### What is being asked
Print the part of the mouse freezing study text starting with "5-HTTOE mice show" and going on through "in 5-HTTOE mice.", word for word.

### Source passage
________________________
Statistical analyses confirmed these observations (anova model: genotype2 × day2 × CS type3 × trial5 × S51), with an interaction between genotype and CS type (F2,98 = 3.1, P = 0.048). WT mice froze significantly more during CS+ and CS20% trials compared to CS− trials (both P < 0.001), with no difference between CS+ and CS20% trials (P = 0.8). 5-HTTOE mice froze more during CS+ trials than either CS− or CS20% trials (both P = 0.003), with no difference between CS− and CS20% trials (P = 0.5). Importantly, WT mice froze significantly more than 5-HTTOE mice during CS20% trials (P = 0.002), whereas freezing levels did not differ between the genotypes during CS− (P = 0.2) or CS+ trials (P = 0.8). Thus higher SERT expression resulted in selectively reduced freezing to the ambiguous CS20% cue.

5-HTTOE mice show reduced freezing to an ambiguous cue during fear memory recall

A similar pattern of freezing responses was seen during fear memory recall, during a session in a novel context in which the auditory cues were presented but no shocks were given (Fig. 1). Both genotypes exhibited high levels of cue-evoked freezing during CS+ trials and low levels of freezing during CS− trials, but 5-HTTOE mice froze significantly less than WTs during CS20% trials. To mitigate the effects of extinction, we restricted analysis to the first two trials of each CS type during the fear memory recall session. Analyses of variance (model: genotype2 × CS type3 × trial2 × S51) revealed main effects of CS type (F2,98 = 11.6, P < 0.001) and genotype (F1,49 = 7.2, P = 0.01), with lower freezing in 5-HTTOE mice.

Although the interaction term was not significant (F2,98 = 0.5, P = 0.6), planned comparisons were justified based on the a priori prediction given by the results on training days 2 and 3. These comparisons revealed that WT mice froze more during CS+ and CS20% trials compared to CS− trials (P = 0.004 and P = 0.009, respectively), whereas 5-HTTOE mice froze more during CS+ trials compared to both CS− and CS20% trials (P = 0.003 and P = 0.03, respectively). Importantly, WT mice froze significantly more than 5-HTTOE mice during CS20% trials (P = 0.006), whereas responses to the CS− and CS+ did not differ between genotypes (P = 0.3 and P = 0.5, respectively). In short, the selective reduction in cue-evoked freezing during the ambiguous CS20% cue was present during fear memory recall as well as during training.
________________________
### Data extract
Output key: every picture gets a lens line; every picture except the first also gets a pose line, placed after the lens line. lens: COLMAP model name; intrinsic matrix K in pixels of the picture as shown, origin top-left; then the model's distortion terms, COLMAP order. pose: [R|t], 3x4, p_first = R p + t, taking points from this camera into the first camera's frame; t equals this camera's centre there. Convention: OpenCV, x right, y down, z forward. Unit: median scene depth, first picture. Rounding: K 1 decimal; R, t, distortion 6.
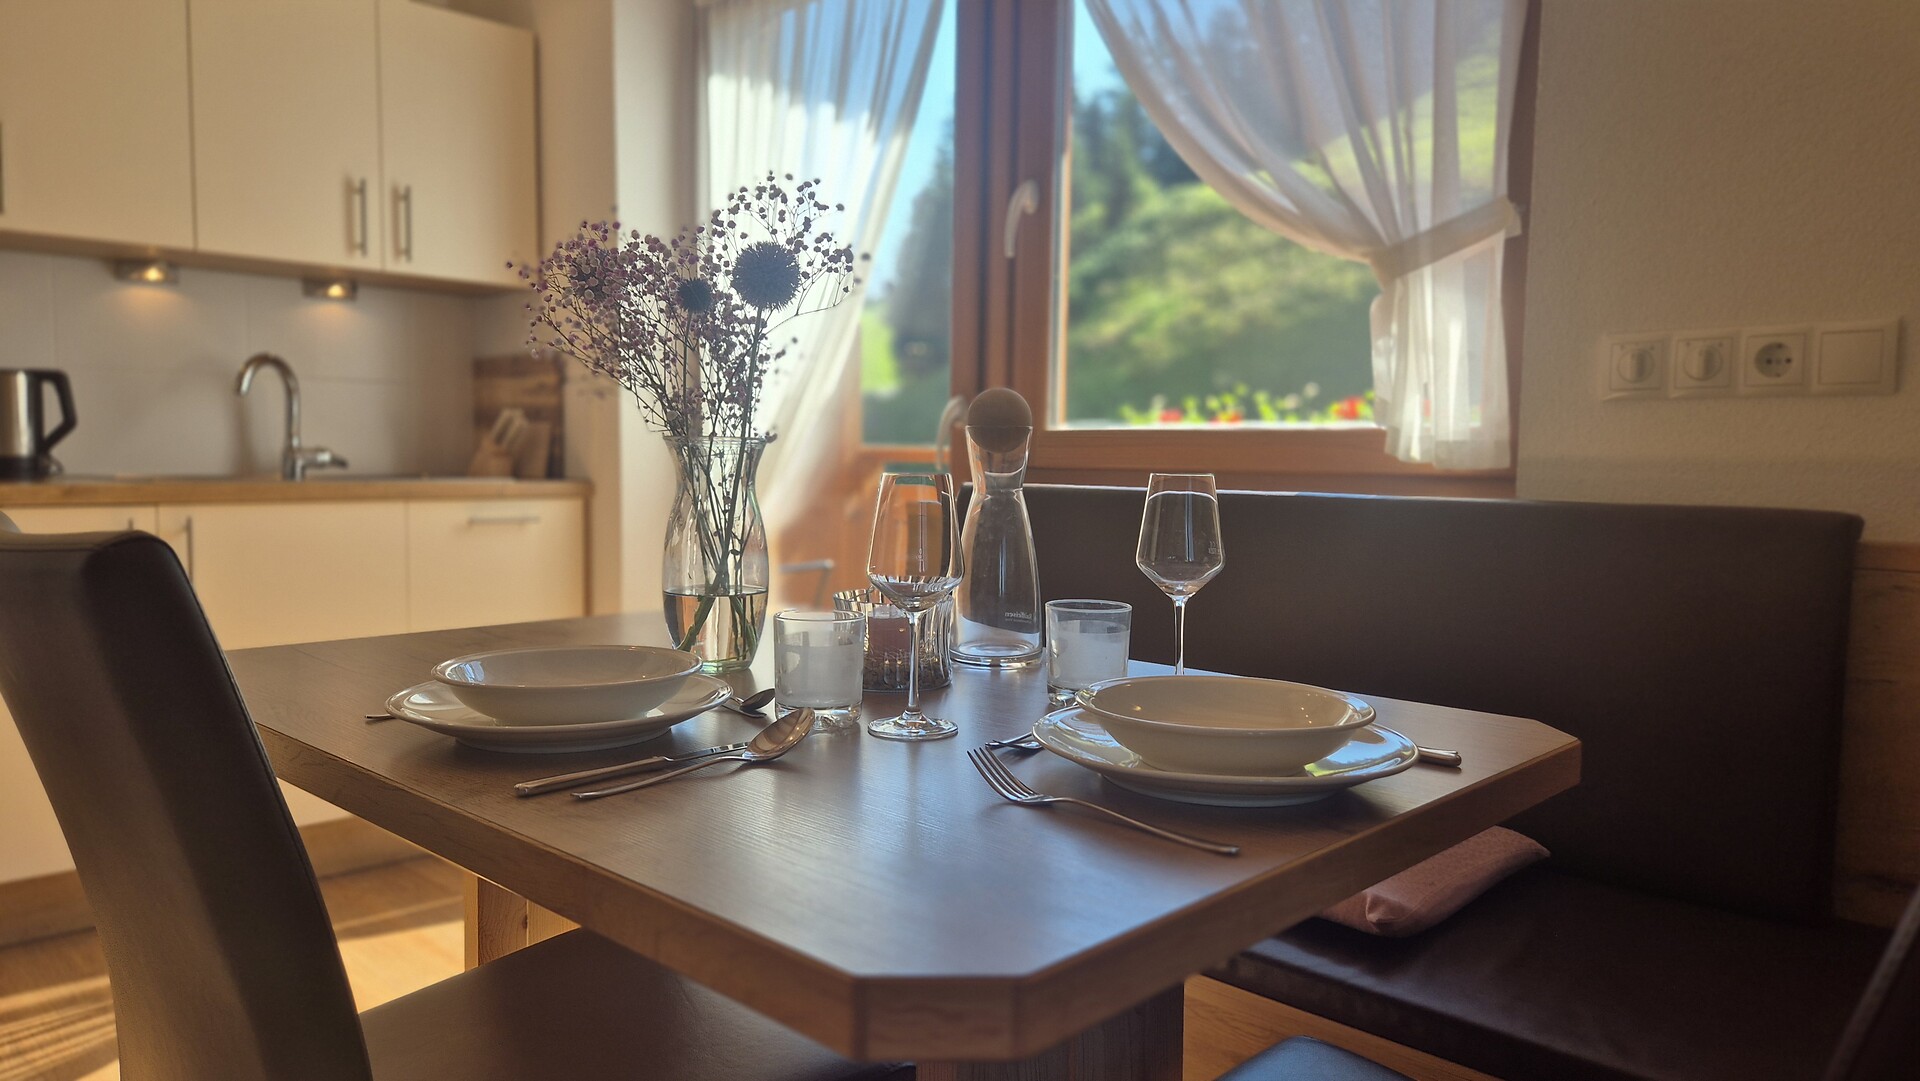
lens RADIAL K [[1291.6, 0, 955.1], [0, 1291.6, 549.9], [0, 0, 1]] dist [0.042117, -0.025437]
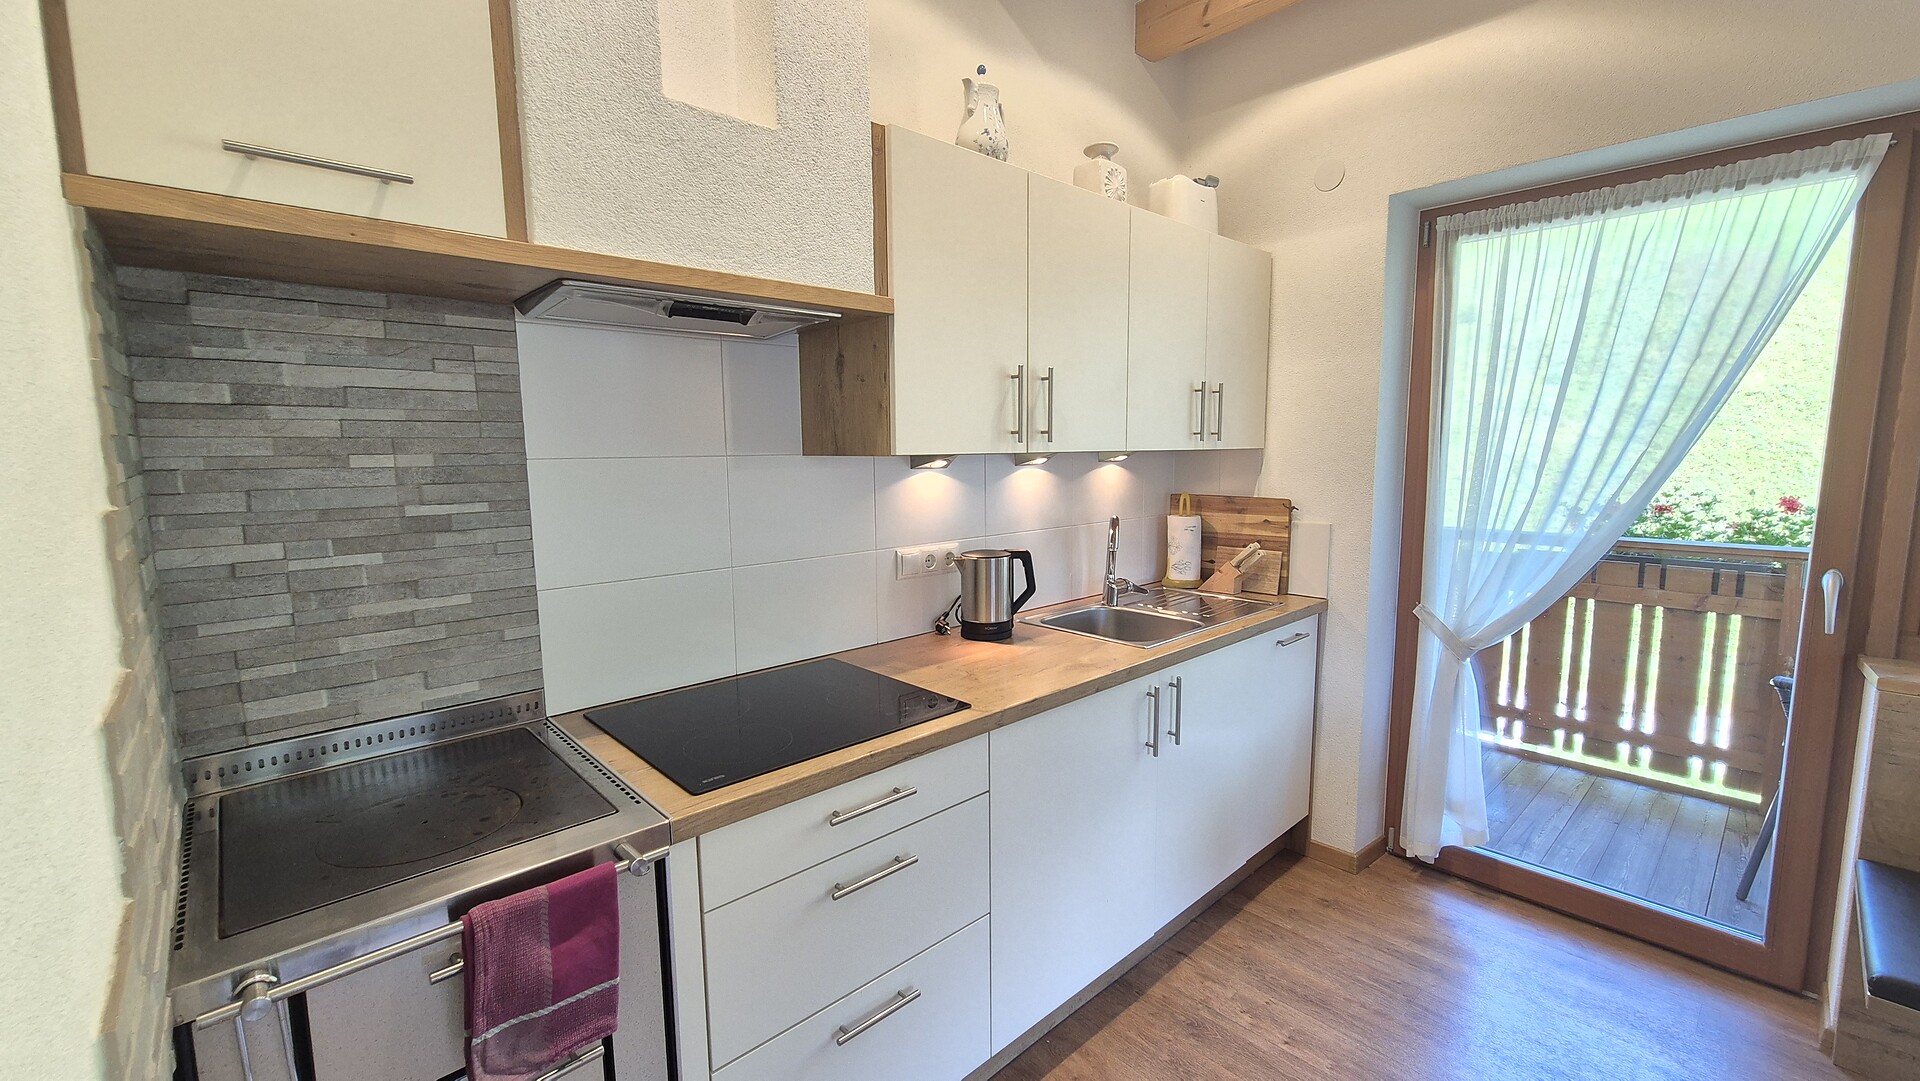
________________________
### Response to this task
5-HTTOE mice show reduced freezing to an ambiguous cue during fear memory recall

A similar pattern of freezing responses was seen during fear memory recall, during a session in a novel context in which the auditory cues were presented but no shocks were given (Fig. 1). Both genotypes exhibited high levels of cue-evoked freezing during CS+ trials and low levels of freezing during CS− trials, but 5-HTTOE mice froze significantly less than WTs during CS20% trials. To mitigate the effects of extinction, we restricted analysis to the first two trials of each CS type during the fear memory recall session. Analyses of variance (model: genotype2 × CS type3 × trial2 × S51) revealed main effects of CS type (F2,98 = 11.6, P < 0.001) and genotype (F1,49 = 7.2, P = 0.01), with lower freezing in 5-HTTOE mice.